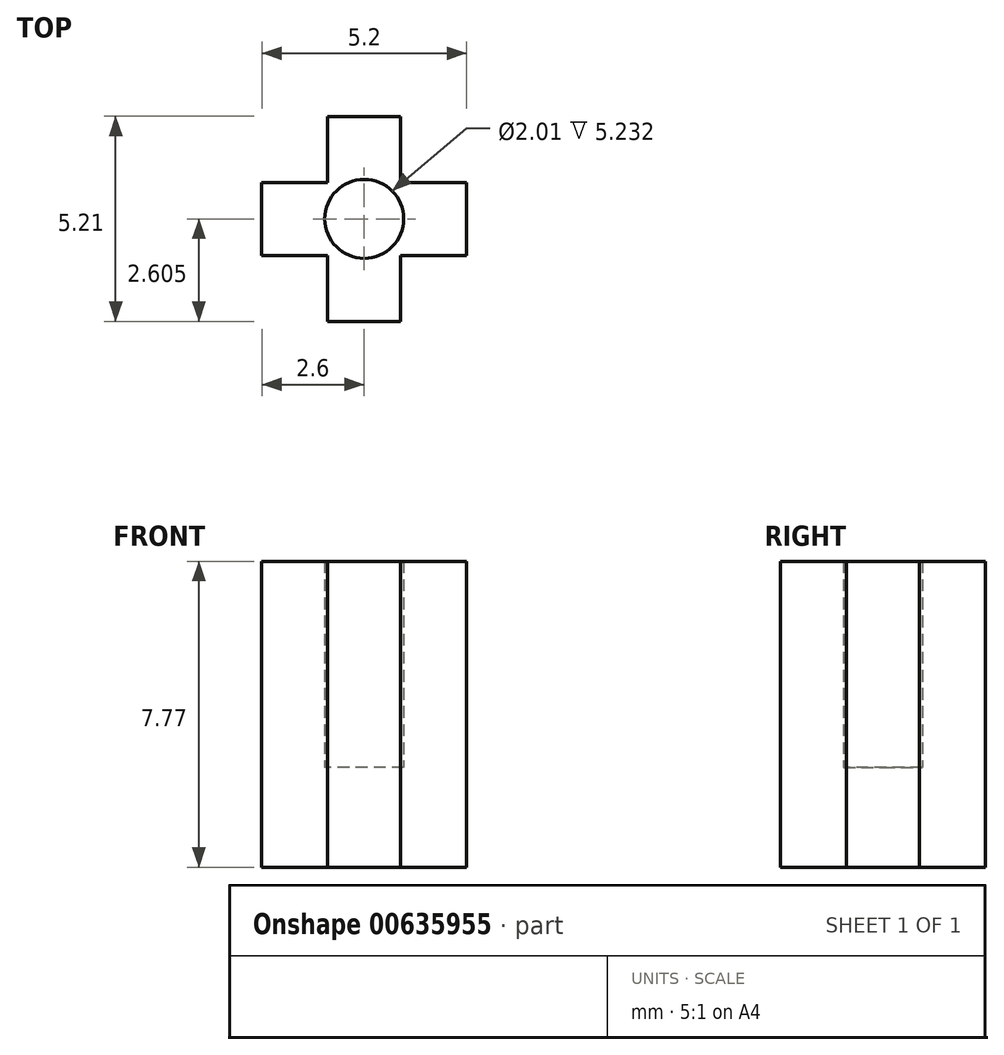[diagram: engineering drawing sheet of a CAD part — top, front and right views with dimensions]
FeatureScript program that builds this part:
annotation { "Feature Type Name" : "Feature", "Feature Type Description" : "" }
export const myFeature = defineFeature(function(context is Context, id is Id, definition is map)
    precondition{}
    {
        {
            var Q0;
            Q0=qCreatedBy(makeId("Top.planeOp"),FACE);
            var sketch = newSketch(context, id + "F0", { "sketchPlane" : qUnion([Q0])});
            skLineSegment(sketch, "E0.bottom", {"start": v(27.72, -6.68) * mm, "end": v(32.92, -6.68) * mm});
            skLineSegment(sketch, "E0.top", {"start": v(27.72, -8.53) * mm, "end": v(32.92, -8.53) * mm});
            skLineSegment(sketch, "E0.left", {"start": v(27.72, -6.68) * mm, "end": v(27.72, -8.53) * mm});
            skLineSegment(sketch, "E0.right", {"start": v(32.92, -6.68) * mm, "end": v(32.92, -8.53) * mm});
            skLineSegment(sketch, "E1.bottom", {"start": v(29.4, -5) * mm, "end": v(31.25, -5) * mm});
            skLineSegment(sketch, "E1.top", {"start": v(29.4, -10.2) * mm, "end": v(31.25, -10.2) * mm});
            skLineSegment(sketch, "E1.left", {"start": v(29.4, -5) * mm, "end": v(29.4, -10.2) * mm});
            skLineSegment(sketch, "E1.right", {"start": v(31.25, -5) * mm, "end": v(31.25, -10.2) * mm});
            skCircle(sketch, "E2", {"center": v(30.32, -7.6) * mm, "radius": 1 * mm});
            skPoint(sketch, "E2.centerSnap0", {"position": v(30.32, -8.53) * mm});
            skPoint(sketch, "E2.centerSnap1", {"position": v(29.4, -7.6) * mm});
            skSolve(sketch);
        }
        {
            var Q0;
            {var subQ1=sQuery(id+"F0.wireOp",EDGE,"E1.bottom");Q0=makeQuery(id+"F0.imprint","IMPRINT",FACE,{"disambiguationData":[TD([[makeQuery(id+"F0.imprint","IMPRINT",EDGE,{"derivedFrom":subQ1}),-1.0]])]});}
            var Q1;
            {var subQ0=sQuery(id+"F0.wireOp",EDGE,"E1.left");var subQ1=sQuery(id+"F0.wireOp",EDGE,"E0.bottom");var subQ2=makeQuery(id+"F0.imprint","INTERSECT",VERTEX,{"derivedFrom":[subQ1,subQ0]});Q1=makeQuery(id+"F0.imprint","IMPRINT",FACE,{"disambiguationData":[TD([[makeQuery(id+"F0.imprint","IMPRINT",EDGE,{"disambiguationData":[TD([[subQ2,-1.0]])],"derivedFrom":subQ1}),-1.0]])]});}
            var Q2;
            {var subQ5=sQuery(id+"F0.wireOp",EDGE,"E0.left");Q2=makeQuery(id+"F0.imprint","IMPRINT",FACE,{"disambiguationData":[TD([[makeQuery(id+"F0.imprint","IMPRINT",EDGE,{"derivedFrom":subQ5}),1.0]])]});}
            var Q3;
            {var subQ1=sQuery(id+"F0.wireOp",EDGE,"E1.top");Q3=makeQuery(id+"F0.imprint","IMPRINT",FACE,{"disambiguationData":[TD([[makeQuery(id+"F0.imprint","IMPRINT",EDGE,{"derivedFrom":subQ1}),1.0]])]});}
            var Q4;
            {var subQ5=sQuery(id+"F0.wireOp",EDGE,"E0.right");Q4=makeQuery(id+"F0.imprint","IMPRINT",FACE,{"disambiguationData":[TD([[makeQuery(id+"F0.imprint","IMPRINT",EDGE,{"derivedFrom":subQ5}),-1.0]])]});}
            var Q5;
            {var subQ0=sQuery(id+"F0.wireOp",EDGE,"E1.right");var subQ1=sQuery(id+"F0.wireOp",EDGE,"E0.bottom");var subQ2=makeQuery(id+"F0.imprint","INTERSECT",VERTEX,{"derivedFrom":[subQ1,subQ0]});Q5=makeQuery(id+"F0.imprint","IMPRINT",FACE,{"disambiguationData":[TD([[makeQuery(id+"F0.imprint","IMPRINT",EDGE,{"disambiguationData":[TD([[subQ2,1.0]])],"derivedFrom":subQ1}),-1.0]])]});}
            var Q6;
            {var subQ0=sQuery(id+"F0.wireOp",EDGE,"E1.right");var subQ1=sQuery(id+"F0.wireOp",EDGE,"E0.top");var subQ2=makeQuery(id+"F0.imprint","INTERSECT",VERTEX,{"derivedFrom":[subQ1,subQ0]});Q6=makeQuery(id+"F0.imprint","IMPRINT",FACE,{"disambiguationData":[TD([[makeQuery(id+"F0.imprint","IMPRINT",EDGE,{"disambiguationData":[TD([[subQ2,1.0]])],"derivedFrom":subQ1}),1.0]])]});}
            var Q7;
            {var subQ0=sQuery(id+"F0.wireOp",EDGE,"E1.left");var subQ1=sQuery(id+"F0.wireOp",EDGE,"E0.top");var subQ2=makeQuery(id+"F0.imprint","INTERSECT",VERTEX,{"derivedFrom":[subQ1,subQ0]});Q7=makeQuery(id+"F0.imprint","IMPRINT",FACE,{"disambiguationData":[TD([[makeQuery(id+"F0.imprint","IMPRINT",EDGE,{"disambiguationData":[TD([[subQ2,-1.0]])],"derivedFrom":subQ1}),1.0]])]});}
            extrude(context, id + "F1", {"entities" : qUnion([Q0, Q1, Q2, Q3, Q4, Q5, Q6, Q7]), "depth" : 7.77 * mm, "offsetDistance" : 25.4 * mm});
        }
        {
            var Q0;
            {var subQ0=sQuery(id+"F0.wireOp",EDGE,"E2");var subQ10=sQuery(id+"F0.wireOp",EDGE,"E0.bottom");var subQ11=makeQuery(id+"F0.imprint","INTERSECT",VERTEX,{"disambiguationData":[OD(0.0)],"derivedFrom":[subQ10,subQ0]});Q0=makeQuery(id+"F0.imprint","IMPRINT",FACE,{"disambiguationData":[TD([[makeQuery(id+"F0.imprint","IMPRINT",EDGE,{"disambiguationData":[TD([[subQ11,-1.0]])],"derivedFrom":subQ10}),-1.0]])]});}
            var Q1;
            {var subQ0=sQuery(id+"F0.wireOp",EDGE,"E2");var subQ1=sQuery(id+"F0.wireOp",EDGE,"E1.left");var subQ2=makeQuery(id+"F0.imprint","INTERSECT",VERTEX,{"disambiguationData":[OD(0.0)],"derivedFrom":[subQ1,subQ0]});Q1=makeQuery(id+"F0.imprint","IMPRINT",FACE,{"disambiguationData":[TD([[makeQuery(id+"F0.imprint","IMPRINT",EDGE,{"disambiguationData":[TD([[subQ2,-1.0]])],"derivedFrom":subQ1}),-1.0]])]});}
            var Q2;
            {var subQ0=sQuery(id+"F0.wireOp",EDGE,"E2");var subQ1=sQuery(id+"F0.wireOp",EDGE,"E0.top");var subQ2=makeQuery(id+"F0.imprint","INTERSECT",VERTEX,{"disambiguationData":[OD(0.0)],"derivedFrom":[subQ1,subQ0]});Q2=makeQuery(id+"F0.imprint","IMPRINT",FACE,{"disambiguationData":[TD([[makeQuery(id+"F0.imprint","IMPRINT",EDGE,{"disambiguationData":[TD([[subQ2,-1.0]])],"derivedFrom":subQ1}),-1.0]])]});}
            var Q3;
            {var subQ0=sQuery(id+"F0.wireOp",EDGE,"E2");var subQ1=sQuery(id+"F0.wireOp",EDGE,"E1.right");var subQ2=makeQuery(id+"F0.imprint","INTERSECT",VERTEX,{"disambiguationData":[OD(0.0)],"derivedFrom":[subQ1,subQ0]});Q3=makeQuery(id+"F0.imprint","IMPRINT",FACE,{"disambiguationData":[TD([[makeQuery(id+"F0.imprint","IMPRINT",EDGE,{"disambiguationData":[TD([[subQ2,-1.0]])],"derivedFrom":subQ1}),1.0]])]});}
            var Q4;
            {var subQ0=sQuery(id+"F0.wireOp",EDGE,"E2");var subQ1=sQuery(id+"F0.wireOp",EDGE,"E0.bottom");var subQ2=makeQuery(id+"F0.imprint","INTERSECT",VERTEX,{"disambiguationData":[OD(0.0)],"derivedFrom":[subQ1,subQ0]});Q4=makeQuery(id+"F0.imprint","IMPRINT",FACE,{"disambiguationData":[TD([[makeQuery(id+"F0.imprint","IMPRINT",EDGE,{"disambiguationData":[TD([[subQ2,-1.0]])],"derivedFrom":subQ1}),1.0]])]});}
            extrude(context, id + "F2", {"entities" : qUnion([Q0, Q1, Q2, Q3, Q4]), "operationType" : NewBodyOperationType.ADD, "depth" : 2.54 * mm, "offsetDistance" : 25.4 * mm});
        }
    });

§ **Direction**
Please copy the records from their start through the line containing "export const myFeature", inclusive, leaving out the pictures.

§ **Solution for this problem**
[diagram: engineering drawing sheet of a CAD part — top, front and right views with dimensions]
FeatureScript program that builds this part:
annotation { "Feature Type Name" : "Feature", "Feature Type Description" : "" }
export const myFeature = defineFeature(function(context is Context, id is Id, definition is map)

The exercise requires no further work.